Fill-in presenters for other roles, in order from most likely to be used to least likely to be used:

- News: Edwina Bartholomew, Hugh Whitfeld, Liam Tapper and Teegan Dolling.
- Weather: Katie Brown, Sam Payne and Georgia Costi.

==Previous hosts==

| Presenter | Role | Tenure |
|---|---|---|
| Chris Reason | Co-host | 2005 |
| Andrew O'Keefe | Co-host | 2005–2017 |
| Lisa Wilkinson | Co-host | 2005–2007 |
| Larry Emdur | Co-host (Saturday) | 2010 |
| Samantha Armytage | Co-host | 2007–2013 |
| Basil Zempilas | Co-host | 2018–2019 |
| Matt Doran | Co-host Sport | 2019–2024 2020–2024 |
| Kylie Gillies | Sport | 2005–2007 |
| Ryan Phelan | Sport | 2014–2015 |
| Simon Reeve | News Sport | 2005–2007 2007–2014 2015–2020 |
| Sharyn Ghidella | News | 2008–2010 |
| Jessica Rowe | News | 2010–2013 |
| Talitha Cummins | News | 2007–2008 2013–2016 |

Previous hosts of Weekend Sunrise include Chris Reason, Andrew O'Keefe, Basil Zempilas, Lisa Wilkinson and Samantha Armytage. Kylie Gillies was the original sports presenter until she moved to The Morning Show and Talitha Cummins presented the news from June 2007 until July 2008. Sharyn Ghidella presented the news from 2008 until 2010. Larry Emdur hosted Weekend Sunrise on Saturdays in 2010. Sarah Cumming previously presented the news on Saturday until she became the weather presenter on Seven News Sydney in 2011. Samantha Armytage hosted the program from June 2007 until August 2013 before becoming co-presenter of Sunrise. Jessica Rowe presented the news from 2010 until 2013. Ryan Phelan presented sport throughout the first half of 2015 before Simon Reeve returned to his post following the axing of Million Dollar Minute. Talitha Cummins presented the news from 2013 until 2016. Cummins was later dismissed from the Seven Network whilst she was on maternity leave; Sally Bowrey later replaced her.

===Regulars===

| Presenter | Role | Tenure |
|---|---|---|
| Steve Hargrave | UK/Entertainment correspondent | 2013–present |
| Paul Marshall | Correspondent | 2014–present |
| Richard Arnold | UK entertainment | 2009–present |
| Jake Lyle | Sydney reporter | 2024–present |
| Kristy Mayr | Melbourne reporter | 2025–present |
| Mark Riley | Chief political correspondent | 2005–present |
| Jabba | Movie reviews | 2013–present |
| Sarah Di Lorenzo | Nutritionist | 2018–present |
| Jane Caro | Masters of Spin | 2011–present |
| Nick Cater | Masters of Spin | 2014–present |
| Meg Coffey | Masters of Spin | 2022–present |
| Adam Ferrier | Masters of Spin | 2014–present |
| Geof Parry | Foreign affairs | 2026–present |

==Broadcasting==
Because Australia has more than one time zone, Weekend Sunrise is not broadcast live to all of Australia, it is instead broadcast delayed. New South Wales (including ACT), Victoria, Tasmania have Weekend Sunrise broadcast live all year round, Queensland has Sunrise broadcast live in wintertime, but during Daylight Saving Time in Sydney has the program delayed by one hour. The Northern Territory has Weekend Sunrise delayed 30 minutes during winter and 1 hour and 30 minutes during daylight saving in Sydney. South Australia has it delayed by 30 minutes all year around, and Western Australia has it delayed by 2 hours in wintertime and by 3 hours during daylight saving in Sydney.
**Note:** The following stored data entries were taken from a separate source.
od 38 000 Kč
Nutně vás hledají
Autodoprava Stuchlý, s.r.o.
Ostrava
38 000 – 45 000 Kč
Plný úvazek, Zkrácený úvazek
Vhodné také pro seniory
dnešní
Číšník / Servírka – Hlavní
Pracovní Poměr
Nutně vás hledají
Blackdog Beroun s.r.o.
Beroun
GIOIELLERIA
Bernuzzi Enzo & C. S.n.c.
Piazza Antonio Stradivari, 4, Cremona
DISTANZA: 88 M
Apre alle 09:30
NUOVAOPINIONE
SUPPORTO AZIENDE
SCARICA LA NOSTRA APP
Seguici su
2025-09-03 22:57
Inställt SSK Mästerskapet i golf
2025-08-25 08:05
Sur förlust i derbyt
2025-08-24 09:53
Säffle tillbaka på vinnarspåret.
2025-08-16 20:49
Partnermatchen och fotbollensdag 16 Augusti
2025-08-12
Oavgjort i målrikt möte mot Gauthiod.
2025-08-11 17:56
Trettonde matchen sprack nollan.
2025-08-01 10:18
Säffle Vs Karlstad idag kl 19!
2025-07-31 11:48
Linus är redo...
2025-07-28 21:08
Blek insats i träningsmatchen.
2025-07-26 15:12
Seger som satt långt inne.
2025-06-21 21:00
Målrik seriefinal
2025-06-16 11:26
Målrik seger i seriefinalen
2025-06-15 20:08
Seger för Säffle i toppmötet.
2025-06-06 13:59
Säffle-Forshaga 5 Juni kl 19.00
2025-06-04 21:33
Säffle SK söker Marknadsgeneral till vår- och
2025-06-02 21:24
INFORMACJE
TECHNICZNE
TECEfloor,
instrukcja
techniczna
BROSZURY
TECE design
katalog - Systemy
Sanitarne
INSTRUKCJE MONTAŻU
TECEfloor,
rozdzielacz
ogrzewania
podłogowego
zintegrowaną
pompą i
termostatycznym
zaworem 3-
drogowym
Occasionally, broadcasts of Weekend Sunrise are altered during special circumstances. On the morning of 17 July 2010, Weekend Sunrise was extended well past 9am continuing into 1pm when Julia Gillard announced that Australia would be heading to the polls on 21 August. When Weekend Sunrise was covering the Victorian bushfires in February 2009, the show extended its coverage until 11am, with the extra hour dedicated to the events occurring in Victoria.

Neither Sunrise nor Weekend Sunrise air on Christmas Day. Since 2025 (and previously between 2007 and 2014), Weekend Sunrise does not air on the day of the Bathurst 1000.

==Logos==

25 January 2010 – 31 January 2016
6 February 2016 – 8 August 2021
29 July 2023 – present

==Theme song==
Weekend Sunrise used Duran Duran's "(Reach Up for The) Sunrise" as its theme song until 2010 when MGMT's "Electric Feel" replaced it. In November 2011, "(Reach Up for The) Sunrise" was reinstated as the theme song.